Salute

Salute: 'mal di scuola' per 1 mln di alunni dai 3 ai 18 anni

Il pediatra, in genere i disturbi si superano in 7 giorni

Roma, 14 set. (AdnKronos Salute) - Primo giorno di scuola 'amaro' per molti bambini italiani, specie i più piccini; ma anche i grandicelli possono risentirne. Insonnia, mal di testa, inappetenza, mal di pancia e altri disturbi colpiscono in questi giorni 1 milione di bimbi e ragazzi dai 3 ai 18 anni. "E' il classico 'mal di scuola', che può allarmare i genitori ma si risolve in genere in una settimana. E la gran parte dei fastidi si concentra fra gli alunni impegnati nei cambiamenti di ciclo scolastico, cioè 300 mila bimbi che vanno all'asilo, 300 mila in prima elementare, 150 mila in prima media e 100.000 in prima superiore. Le altre 150 mila 'vittime' del mal di scuola sono spalmate negli anni in cui non c'è cambio di ciclo". E' quanto emerge da un'indagine condotta per l'AdnKronos Salute dal pediatra di Milano Italo Farnetani.

"I disturbi - prosegue l'esperto che ha contattato un gruppo di colleghi in tutta Italia - resistono oltre la settimana per 250 mila bimbi, che in realtà presentano non tanto il mal di scuola quanto un disagio più profondo.
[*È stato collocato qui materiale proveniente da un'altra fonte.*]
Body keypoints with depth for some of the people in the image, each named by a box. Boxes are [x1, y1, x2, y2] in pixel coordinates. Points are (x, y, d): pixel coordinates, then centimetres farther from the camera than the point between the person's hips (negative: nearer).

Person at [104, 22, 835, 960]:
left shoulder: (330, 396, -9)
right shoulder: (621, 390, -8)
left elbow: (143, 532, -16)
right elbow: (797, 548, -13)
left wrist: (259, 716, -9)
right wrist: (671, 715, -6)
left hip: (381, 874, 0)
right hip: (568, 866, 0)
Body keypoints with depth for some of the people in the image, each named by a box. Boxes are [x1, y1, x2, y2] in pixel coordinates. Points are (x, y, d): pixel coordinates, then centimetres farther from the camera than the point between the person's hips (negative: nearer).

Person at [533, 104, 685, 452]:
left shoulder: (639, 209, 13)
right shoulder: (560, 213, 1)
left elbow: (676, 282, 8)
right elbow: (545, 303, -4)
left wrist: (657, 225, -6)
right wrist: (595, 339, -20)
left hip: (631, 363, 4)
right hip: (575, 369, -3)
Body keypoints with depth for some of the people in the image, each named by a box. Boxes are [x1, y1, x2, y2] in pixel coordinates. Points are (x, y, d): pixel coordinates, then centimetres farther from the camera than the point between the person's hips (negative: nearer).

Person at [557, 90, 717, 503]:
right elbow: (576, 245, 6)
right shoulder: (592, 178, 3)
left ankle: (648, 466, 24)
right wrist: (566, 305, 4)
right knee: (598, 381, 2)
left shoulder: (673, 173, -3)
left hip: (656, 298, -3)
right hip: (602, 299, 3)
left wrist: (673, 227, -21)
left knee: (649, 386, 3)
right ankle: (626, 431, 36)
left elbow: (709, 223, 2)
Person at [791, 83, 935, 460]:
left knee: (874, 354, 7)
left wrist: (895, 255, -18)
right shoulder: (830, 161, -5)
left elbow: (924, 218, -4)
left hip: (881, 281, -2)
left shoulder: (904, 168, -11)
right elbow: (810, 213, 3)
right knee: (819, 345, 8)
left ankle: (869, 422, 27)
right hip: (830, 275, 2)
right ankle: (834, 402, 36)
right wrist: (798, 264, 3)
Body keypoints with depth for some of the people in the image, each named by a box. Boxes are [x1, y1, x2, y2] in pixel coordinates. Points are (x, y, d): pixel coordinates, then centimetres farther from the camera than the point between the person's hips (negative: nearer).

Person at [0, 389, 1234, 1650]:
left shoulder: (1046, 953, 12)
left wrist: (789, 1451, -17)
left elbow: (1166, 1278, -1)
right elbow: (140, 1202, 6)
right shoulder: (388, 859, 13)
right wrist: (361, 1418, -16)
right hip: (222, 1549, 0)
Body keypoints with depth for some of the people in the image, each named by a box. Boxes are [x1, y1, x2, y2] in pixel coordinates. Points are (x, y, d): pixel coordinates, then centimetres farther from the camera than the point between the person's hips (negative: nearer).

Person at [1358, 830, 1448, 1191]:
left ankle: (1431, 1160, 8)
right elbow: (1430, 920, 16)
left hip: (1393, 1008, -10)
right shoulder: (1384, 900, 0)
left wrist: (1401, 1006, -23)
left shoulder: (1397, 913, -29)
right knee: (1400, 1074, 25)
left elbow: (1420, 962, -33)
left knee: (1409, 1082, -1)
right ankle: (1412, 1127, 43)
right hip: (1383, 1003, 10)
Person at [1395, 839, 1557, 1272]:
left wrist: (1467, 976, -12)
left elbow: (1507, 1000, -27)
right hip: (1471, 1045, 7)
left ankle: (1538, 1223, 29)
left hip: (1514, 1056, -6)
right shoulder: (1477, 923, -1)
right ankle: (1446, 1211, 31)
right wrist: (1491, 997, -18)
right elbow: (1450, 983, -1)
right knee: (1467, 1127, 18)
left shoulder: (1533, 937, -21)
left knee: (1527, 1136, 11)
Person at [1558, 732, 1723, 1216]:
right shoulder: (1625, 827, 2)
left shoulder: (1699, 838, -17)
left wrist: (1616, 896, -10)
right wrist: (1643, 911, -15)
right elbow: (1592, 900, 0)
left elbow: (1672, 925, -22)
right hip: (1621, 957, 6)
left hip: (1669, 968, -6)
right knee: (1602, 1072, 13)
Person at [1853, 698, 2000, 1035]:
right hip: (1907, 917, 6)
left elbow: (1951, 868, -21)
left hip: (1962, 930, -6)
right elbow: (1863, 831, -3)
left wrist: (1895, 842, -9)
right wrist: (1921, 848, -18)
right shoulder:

In questi casi - suggerisce - sarebbe bene parlarne con il pediatra". Cosa fare allora per attenuare i fastidi dei 'debuttanti'? "Mai ricorrere ai farmaci: meglio parlare, raccontando anche le proprie esperienze, rassicurando il bambino e spiegando che si tratta di una reazione normale".

Ma perché arriva il mal di scuola? "Il primo problema lo pone il dover lasciare la propria casa, la vecchia classe, i punti di riferimento, le abitudini, le sicurezze offerte da un ambiente conosciuto. In più i piccoli si devono separare dai genitori e restare con estranei in un ambiente non familiare".

Il cambiamento "per i bambini, ma anche gli adolescenti, è comunque uno stress. In alcuni casi questo passaggio non crea nessun problema, in altri si possono manifestare veri e propri sintomi clinici. E' importante però che i genitori non vivano con senso di colpa la scelta di mandare il bambino all'asilo nido o alla scuola dell'infanzia - dice Farnetani - Nei primi 3 anni di vita il bambino non avrebbe bisogno di andare all'asilo e frequentare i coetanei, ma è una giusta esigenza della famiglia affidarlo a una struttura specializzata nelle ore in cui a casa non c'è nessuno per motivi di lavoro. Dopo i 3 anni la scuola dell'infanzia risponde a un'esigenza di socializzazione del bambino, che impara a giocare con i coetanei. Affrontare l'inizio della scuola senza complessi di colpa da parte dei genitori - assicura il pediatra - è il primo modo per ridurre l'entità di questi disturbi".

Fra i piccoli la reazione più frequente si presenta con "intense crisi di pianto, che però si possono associare a vomito, enuresi, diminuzione dell'appetito, disturbi del sonno con difficoltà ad addormentarsi la sera, risvegli durante la notte o precoci al mattino. Bisogna capire il disagio dei bambini e agire di conseguenza - suggerisce il medico - Per quelli dell'asilo nido è necessario attenuare il distacco e aiutarli a familiarizzare con il nuovo ambiente. Il metodo classico è che i genitori restino, soprattutto i primi giorni, un po' di tempo all'inizio e alla fine della scuola con i loro bambini. E' utile anche dire al bimbo più grande dove vanno i genitori mentre lui è a scuola".

"Sì alla merenda da casa, scelta o preparata insieme ai figli. E in generale può essere utile lasciare ai bambini più grandicelli un telefonino - dice Farnetani - E' un pezzo di casa in tasca, utile per chiamare i genitori all'intervallo o sapere di poterlo fare. Ai più piccoli si potrà mettere nel grembiulino il numero di telefono dei genitori, spiegandogli che può chiamare in caso di crisi. In conclusione è opportuno usare i metodi più dolci possibili ed evitare impostazioni autoritarie".

Per chi ha figli che vanno in prima elementare, inoltre, ecco una raccomandazione in più: "Non creare eccessive aspettative rispetto ai risultati scolastici dei figli. Questo è sbagliato - conclude il pediatra - perché il bambino potrebbe sentirsi eccessivamente responsabilizzato, con paura, ansia e un eccessivo impegno scolastico: se questo è sbilanciato e non seguono risultati adeguati, si potrebbero creare frustrazione, o il rifiuto della scuola".